PROBLEM DESCRIPTION » Leaving the pictures aside, repeat every line below exactly.

SUPPLIED RECORDS »

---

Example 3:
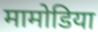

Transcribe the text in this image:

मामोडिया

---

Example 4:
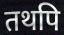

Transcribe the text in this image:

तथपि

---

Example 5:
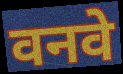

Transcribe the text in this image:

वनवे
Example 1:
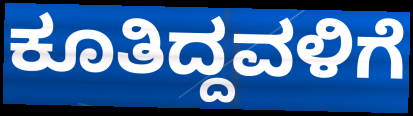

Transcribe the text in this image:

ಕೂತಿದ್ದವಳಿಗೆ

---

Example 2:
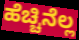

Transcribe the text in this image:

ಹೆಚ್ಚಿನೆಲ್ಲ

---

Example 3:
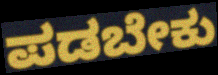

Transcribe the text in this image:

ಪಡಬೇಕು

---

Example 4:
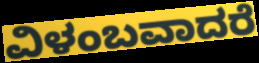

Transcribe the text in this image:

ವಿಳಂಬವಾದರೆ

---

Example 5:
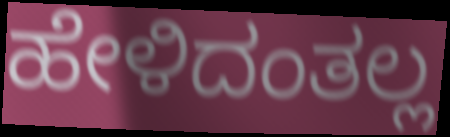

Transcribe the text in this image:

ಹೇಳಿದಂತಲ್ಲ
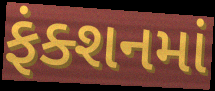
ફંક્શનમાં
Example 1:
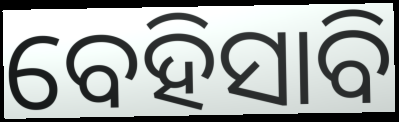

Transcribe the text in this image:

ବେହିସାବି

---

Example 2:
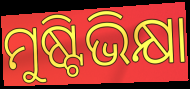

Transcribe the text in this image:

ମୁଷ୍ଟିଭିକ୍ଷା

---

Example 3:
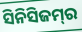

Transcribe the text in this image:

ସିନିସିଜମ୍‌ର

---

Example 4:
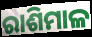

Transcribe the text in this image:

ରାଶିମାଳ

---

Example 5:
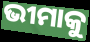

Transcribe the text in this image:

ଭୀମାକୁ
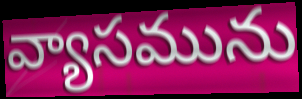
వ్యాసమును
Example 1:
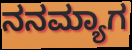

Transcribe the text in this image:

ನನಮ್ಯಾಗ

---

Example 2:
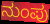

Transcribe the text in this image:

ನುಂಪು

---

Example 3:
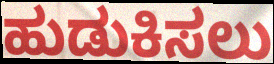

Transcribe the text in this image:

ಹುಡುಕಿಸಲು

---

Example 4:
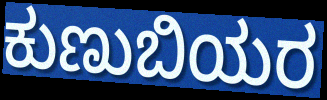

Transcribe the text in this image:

ANSWER TO THE EXERCISE »
---

Example 3:

Transcribe the text in this image:

मामोडिया

---

Example 4:

Transcribe the text in this image:

तथपि

---

Example 5:

Transcribe the text in this image:

वनवे
Example 1:

Transcribe the text in this image:

ಕೂತಿದ್ದವಳಿಗೆ

---

Example 2:

Transcribe the text in this image:

ಹೆಚ್ಚಿನೆಲ್ಲ

---

Example 3:

Transcribe the text in this image:

ಪಡಬೇಕು

---

Example 4:

Transcribe the text in this image:

ವಿಳಂಬವಾದರೆ

---

Example 5:

Transcribe the text in this image:

ಹೇಳಿದಂತಲ್ಲ
ફંક્શનમાં
Example 1:

Transcribe the text in this image:

ବେହିସାବି

---

Example 2:

Transcribe the text in this image:

ମୁଷ୍ଟିଭିକ୍ଷା

---

Example 3:

Transcribe the text in this image:

ସିନିସିଜମ୍‌ର

---

Example 4:

Transcribe the text in this image:

ରାଶିମାଳ

---

Example 5:

Transcribe the text in this image:

ଭୀମାକୁ
వ్యాసమును
Example 1:

Transcribe the text in this image:

ನನಮ್ಯಾಗ

---

Example 2:

Transcribe the text in this image:

ನುಂಪು

---

Example 3:

Transcribe the text in this image:

ಹುಡುಕಿಸಲು

---

Example 4:

Transcribe the text in this image:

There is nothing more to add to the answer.